Vietnam or Thailand ? Vote for the TOP Country of the Week !
Bijgewerkt: 29 juli 2025
Zoo verwierp Rusden wijselijk het idée eener koningin, toen hij rekening had te houden met Karel II. Butler, misschien de geleerdste van al de vroegere schrijvers over de honingbij, vermijdt even halsstarrig het woord koning te noemen, want zijn boek verscheen toen koningin Anna regeerde.
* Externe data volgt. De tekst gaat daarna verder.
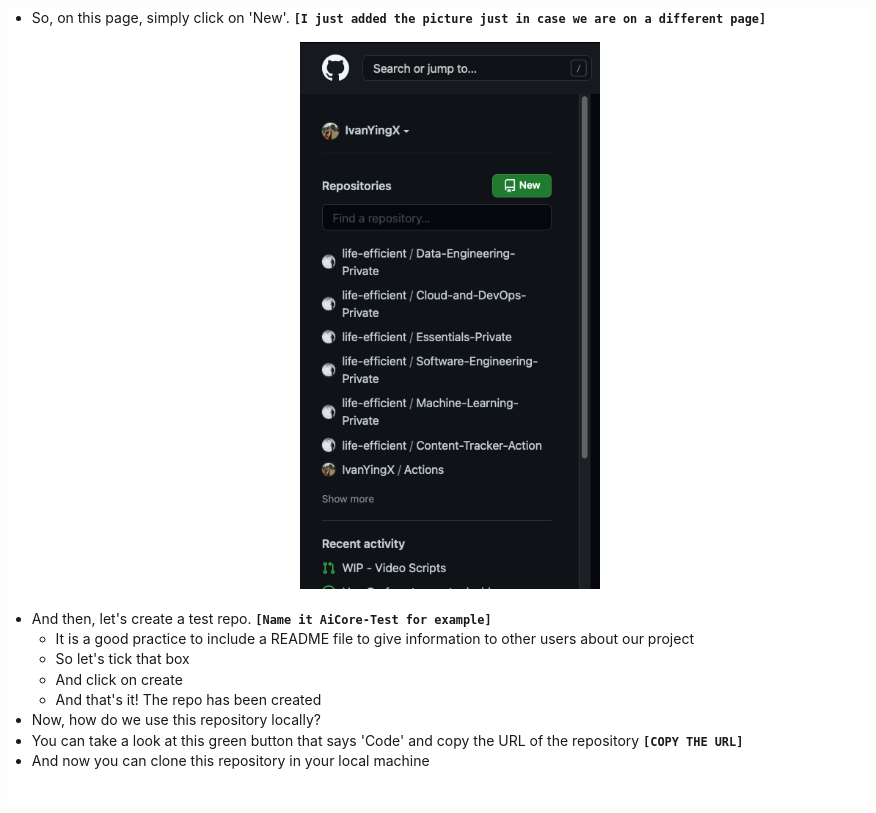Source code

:   - So, on this page, simply click on 'New'. **`[I just added the picture just in case we are on a different page]`** <p align=center><img src=.images/git.png width=300></p>
  - And then, let's create a test repo. **`[Name it AiCore-Test for example]`**
    - It is a good practice to include a README file to give information to other users about our project
    - So let's tick that box
    - And click on create
    - And that's it! The repo has been created
  - Now, how do we use this repository locally?
  - You can take a look at this green button that says 'Code' and copy the URL of the repository **`[COPY THE URL]`**
  - And now you can clone this repository in your local machine

<br>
En juist zooals Mozes Rusden, 's konings ijmker, in de wereld der honingbij het bewijs van een goddelijken wil zag, toepasselijk op het aardsche koningschap, zoo komt de man, die in dezen tijd de honingbij bestudeert, er toe zich de vraag te stellen, of de bijenrepubliek niet op een autoritaire moraal duidt in een andere richting.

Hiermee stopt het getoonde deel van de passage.